Сегодня в России после фактической экспроприации главных и нелояльных режиму олигархов безраздельно господствует один-единственный субъект - коррумпированная бюрократия. Есть также и сила, способная ее заменить. Как это ни покажется парадоксальным, но данная сила порождена и выпестована теневой экономикой, легализовавшейся в начале 90-х годов. Это - класс менеджеров, управляющих, но не 'царствующих', в отличие от британской королевы. А в России именно второе является непременным условием первого. Запад в свое время буквально выстрадал 'революцию менеджеров'. У нас же после нелегитимной приватизации на то же самое потребуются гораздо меньшие издержки. А если еще учесть крайне низкие (по сравнению с западными) претензии к уровню жизни и традиционно невысокую для России оплату труда, то условия для такого сценария - просто идеальные. И пусть идеологи сохранения статус-кво не твердят о якобы исчерпанном Россией лимите на революцию!

На берегу Рубикона

Однако самая сложная проблема чаемой революции - это проблема ее субъекта, лидера. По всем показателям им должен стать носитель верховной власти. Но сегодня, похоже, уже ни у кого нет сомнений в том, что действующий президент РФ просто не годится на эту роль.

Хотя не будем торопиться. В нашей истории есть примеры того, когда первые лица буквально перерождались, удаляясь в критическую минуту в Александрову слободу или обращаясь дрожащим голосом к внимающим радиорепродукторам 'братьям и сестрам'.

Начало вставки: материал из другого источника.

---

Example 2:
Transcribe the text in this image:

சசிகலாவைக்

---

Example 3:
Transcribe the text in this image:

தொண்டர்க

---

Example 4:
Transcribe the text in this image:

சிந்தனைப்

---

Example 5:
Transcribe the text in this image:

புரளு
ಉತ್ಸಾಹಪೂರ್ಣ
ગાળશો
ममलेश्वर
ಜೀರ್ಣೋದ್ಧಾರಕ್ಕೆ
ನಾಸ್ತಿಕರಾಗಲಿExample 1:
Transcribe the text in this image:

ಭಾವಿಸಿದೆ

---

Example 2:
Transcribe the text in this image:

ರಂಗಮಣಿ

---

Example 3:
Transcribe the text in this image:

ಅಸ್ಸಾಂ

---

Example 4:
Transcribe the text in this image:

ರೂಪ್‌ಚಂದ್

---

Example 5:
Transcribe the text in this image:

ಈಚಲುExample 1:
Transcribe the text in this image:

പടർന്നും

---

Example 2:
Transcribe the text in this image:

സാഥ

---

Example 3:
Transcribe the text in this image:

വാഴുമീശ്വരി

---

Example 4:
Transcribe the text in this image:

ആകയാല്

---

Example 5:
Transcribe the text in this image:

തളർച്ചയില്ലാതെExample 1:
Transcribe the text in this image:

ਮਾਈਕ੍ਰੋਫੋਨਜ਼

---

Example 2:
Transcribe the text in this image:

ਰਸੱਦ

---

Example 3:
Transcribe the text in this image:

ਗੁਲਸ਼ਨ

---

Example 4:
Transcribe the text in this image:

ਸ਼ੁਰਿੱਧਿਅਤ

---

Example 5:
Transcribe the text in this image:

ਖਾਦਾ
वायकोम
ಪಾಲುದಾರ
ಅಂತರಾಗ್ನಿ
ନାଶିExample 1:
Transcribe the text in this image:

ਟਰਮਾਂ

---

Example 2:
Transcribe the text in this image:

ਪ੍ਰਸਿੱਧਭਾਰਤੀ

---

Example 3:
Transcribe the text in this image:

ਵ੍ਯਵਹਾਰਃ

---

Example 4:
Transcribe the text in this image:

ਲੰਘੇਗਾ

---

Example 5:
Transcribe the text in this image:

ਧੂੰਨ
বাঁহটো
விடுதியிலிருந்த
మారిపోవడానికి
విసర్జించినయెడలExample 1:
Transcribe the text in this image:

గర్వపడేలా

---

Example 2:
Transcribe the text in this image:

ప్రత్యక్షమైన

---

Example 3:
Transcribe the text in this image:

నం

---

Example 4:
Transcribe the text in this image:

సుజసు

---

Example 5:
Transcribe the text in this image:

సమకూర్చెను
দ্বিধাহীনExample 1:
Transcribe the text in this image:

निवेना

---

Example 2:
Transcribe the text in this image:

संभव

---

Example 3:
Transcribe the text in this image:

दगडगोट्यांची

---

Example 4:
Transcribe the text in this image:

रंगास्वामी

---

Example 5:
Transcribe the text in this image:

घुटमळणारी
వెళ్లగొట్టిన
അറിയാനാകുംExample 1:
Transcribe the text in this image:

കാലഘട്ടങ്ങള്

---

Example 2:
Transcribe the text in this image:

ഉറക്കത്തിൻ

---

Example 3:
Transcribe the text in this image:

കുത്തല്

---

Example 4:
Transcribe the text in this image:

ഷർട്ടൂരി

Да, минувшие пять лет прожиты не лучшим образом. Но еще не истек срок. В конце концов никому не закрыта дорога в 'работники одиннадцатого часа'. К тому же президент и сам не может не понимать, что у него, в сущности, нет выбора. Точнее, выбор жесткий. Либо отыграть отведенную ему роль 'живой функции', 'директора ОАО 'Россия', ставленника чиновничьей корпорации, постепенно и собственноручно сокращая свой властный ресурс, а затем сдать инвентаризованную страну кому-нибудь из предуказанных преемников. Либо возглавить революцию. В последнем случае действия Путина отнюдь не станут наивным донкихотством. Ибо у него есть и будет то, чего нет у его противников, а именно - ресурс верховной власти в 'кратоцентрическом' обществе. Данное обстоятельство - даже в условиях резкого падения популярности - дорогого стоит. Нужно лишь подать обществу знак, и все прежние претензии и упреки будут в одночасье забыты. Безусловно, чтобы сознательно отказаться от стабильности и предсказуемости и возглавить крайне рискованный проект, которому отнюдь не гарантирован успех, требуется немалая решимость. Найдется ли она у действующего президента?

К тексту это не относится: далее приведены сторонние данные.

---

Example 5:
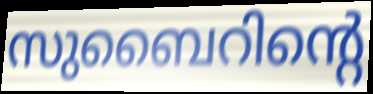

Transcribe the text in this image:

സുബൈറിന്റെ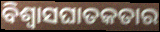
ବିଶ୍ଵାସଘାତକତାରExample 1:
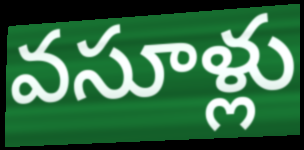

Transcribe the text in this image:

వసూళ్లు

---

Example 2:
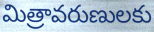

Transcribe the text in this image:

మిత్రావరుణులకు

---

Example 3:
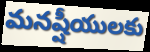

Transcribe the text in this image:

మనష్షీయులకు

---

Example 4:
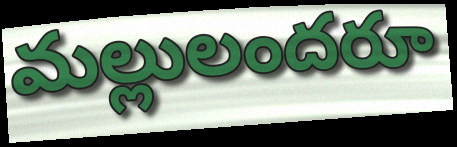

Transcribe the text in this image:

మల్లులందరూ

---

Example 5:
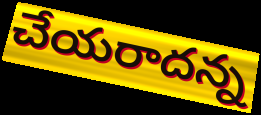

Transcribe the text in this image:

చేయరాదన్నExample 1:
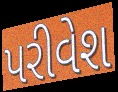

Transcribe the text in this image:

પરીવેશ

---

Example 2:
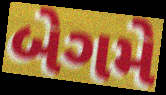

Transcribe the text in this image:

બેગમે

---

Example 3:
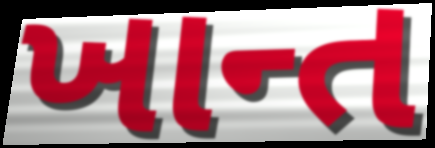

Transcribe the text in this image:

ખાન્ત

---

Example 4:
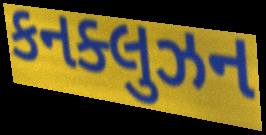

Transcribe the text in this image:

કનક્લુઝન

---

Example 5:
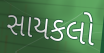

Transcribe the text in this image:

સાયકલો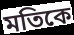
মতিকে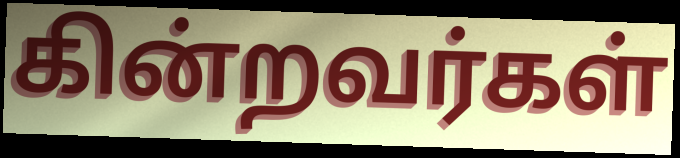
கின்றவர்கள்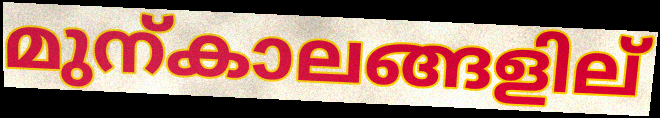
മുന്കാലങ്ങളില്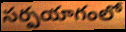
సర్పయాగంలో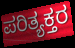
ಪರಿತ್ಯಕ್ತರ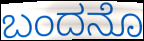
ಬಂದನೊ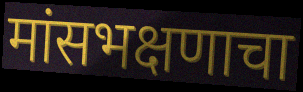
मांसभक्षणाचा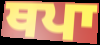
ਥਪਾ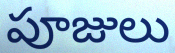
పూజులు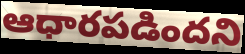
ఆధారపడిందని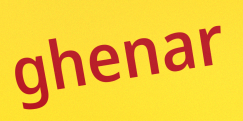
ghenar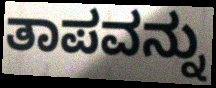
ತಾಪವನ್ನುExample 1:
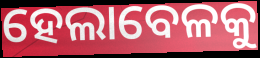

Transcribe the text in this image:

ହେଲାବେଳକୁ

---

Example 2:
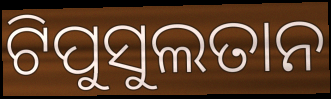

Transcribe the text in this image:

ଟିପୁସୁଲତାନ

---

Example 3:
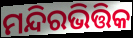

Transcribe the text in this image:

ମନ୍ଦିରଭିତ୍ତିକ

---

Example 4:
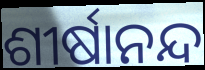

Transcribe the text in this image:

ଶୀର୍ଷାନନ୍ଦ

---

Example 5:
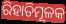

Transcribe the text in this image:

ରିହାତିମୂଳକ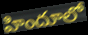
హిందూలో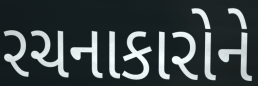
રચનાકારોને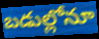
బడుల్లోనూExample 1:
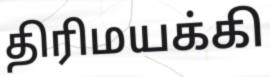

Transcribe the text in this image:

திரிமயக்கி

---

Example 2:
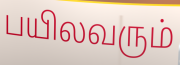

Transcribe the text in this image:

பயிலவரும்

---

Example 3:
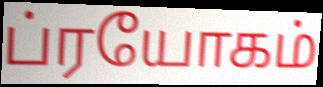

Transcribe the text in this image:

ப்ரயோகம்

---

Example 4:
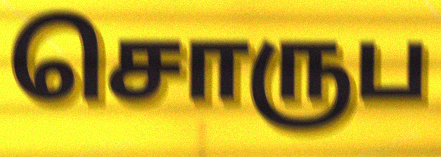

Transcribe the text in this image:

சொருப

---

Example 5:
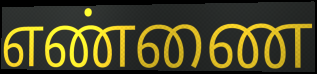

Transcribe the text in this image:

எண்ணைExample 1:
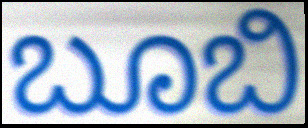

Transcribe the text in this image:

ಬೂಬಿ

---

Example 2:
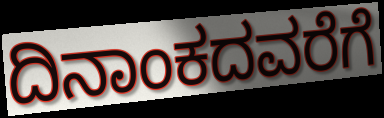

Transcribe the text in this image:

ದಿನಾಂಕದವರೆಗೆ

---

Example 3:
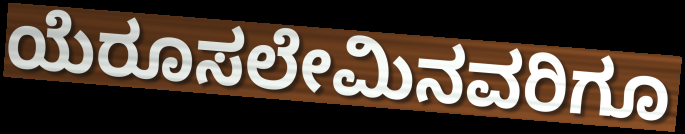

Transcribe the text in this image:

ಯೆರೂಸಲೇಮಿನವರಿಗೂ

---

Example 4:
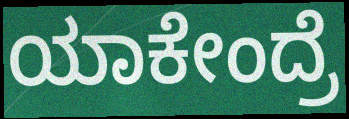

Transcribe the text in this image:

ಯಾಕೇಂದ್ರೆ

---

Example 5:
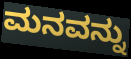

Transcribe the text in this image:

ಮನವನ್ನುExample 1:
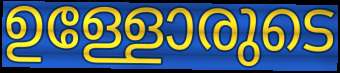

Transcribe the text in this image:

ഉള്ളോരുടെ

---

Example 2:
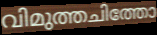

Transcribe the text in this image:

വിമുത്തചിത്തോ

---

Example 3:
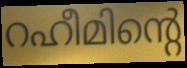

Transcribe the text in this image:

റഹീമിന്റെ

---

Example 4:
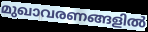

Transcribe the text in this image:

മുഖാവരണങ്ങളിൽ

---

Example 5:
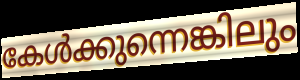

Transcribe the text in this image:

കേൾക്കുന്നെങ്കിലും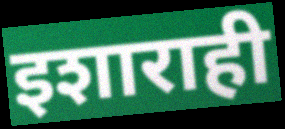
इशाराही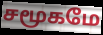
சமூகமே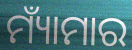
ମ୍ୟାଁମାର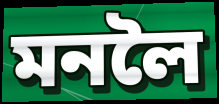
মনলৈ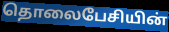
தொலைபேசியின்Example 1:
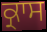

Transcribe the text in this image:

ਕ੍ਰਾਸ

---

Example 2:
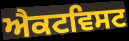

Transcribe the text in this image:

ਐਕਟਵਿਸਟ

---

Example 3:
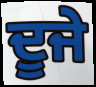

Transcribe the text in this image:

ਦੂਜੇ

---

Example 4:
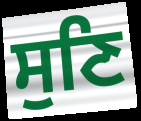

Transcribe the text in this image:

ਸੁਣਿ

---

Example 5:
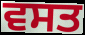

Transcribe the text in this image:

ਵਸਤ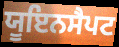
ਯੂਇਨਸੈਪਟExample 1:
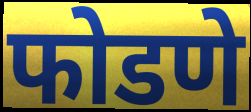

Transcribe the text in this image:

फोडणे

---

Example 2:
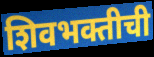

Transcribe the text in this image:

शिवभक्तीची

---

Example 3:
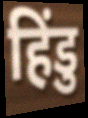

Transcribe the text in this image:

हिंडु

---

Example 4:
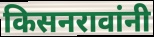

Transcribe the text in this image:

किसनरावांनी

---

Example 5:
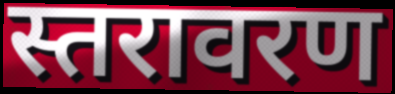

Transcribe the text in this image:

स्तरावरणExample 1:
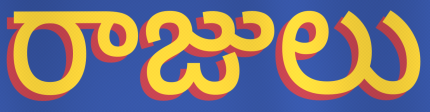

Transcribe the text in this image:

రాజులు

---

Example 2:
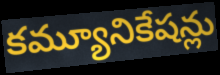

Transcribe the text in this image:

కమ్యూనికేషన్లు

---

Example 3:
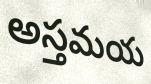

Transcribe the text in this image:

అస్తమయ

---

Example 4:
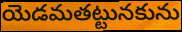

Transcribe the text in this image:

యెడమతట్టునకును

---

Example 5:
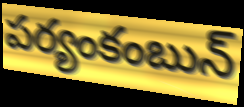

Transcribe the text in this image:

పర్యంకంబున్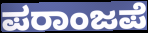
ಪರಾಂಜಪೆ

К сожалению, в общественном мнении проблема будущей роли Путина ставится механистически: пойдет он еще на один срок или нет. Хотя вопрос вслед за Виталием Третьяковым, пожалуй, надо ставить иначе: 'Нужен ли нам Путин после 2008 года?' (См. 'Политический класс', 2005, #5, 6.) Или еще точнее: 'А какой Путин нам нужен?' И в зависимости от ответа можно будет говорить о привязке к тем или иным срокам. Ведь для нашего общества мертвая буква закона ровным счетом ничего не значит, если вопрос встанет ребром - либо доведение до конца масштабного проекта, либо следование каким-то писаным формулировкам. Было бы ради чего, а легитимацию всегда можно найти. Мы - другие, и не надо считать наше правосознание ущербным. По крайней мере нам всегда будут казаться смешными и нелепыми обуревающие Запад феминистские страсти или возможность уголовного преследования по подозрению в сексуальных домогательствах.

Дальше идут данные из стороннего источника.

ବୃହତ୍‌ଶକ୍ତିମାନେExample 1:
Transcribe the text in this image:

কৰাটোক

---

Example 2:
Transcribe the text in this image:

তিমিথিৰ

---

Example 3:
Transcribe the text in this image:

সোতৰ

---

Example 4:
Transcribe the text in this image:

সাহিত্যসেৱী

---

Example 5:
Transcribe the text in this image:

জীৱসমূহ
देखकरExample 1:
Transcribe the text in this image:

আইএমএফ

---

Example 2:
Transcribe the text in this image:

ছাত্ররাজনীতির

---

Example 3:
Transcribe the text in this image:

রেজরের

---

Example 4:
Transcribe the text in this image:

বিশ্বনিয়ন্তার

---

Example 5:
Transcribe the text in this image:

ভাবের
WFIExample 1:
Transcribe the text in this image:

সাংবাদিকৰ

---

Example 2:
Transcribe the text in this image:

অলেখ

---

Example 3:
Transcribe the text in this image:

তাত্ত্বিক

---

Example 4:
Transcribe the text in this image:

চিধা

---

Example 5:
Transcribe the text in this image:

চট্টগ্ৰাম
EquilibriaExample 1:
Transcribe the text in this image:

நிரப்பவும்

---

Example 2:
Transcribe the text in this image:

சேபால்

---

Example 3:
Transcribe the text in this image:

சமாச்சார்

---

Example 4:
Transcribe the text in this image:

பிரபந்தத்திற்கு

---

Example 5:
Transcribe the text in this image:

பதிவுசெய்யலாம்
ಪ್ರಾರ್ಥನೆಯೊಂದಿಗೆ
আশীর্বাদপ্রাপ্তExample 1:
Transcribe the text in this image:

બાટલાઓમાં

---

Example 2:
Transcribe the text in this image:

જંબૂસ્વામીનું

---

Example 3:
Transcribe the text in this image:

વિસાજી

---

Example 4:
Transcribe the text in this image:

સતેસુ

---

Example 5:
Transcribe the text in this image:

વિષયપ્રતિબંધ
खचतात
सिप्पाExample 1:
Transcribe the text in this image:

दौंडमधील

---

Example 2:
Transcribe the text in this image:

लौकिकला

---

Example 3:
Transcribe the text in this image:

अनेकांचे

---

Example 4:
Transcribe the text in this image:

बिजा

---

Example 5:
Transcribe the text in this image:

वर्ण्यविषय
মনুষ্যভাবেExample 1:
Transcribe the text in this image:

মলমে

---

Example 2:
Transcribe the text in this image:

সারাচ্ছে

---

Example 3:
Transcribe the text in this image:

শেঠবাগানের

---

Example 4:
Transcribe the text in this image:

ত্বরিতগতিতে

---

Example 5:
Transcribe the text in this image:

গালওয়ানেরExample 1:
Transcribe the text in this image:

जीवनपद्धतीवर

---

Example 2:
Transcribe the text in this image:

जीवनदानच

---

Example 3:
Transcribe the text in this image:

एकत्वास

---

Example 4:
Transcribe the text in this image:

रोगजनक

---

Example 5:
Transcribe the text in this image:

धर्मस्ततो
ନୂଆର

Однако времени у президента остается все меньше и меньше. Тем более что вплотную приблизился август, традиционно отмеченный в новейшей российской истории как месяц потрясений и катастроф...

Примечания.

1 Подробнее об этом новом классе см. в интервью А.Неклессы 'Мир на пороге новой геокультурной катастрофы'// Политический класс, 2005, #5. С. 63 - 70.

2 Распространенный в обществе взгляд на расстановку политических сил и кадровый состав группировок, складывающихся в России в контексте темы 'бархатной революции', представлен на сайте intelros.ru многомесячным 'народным рейтингом', прямо посвященным данной теме.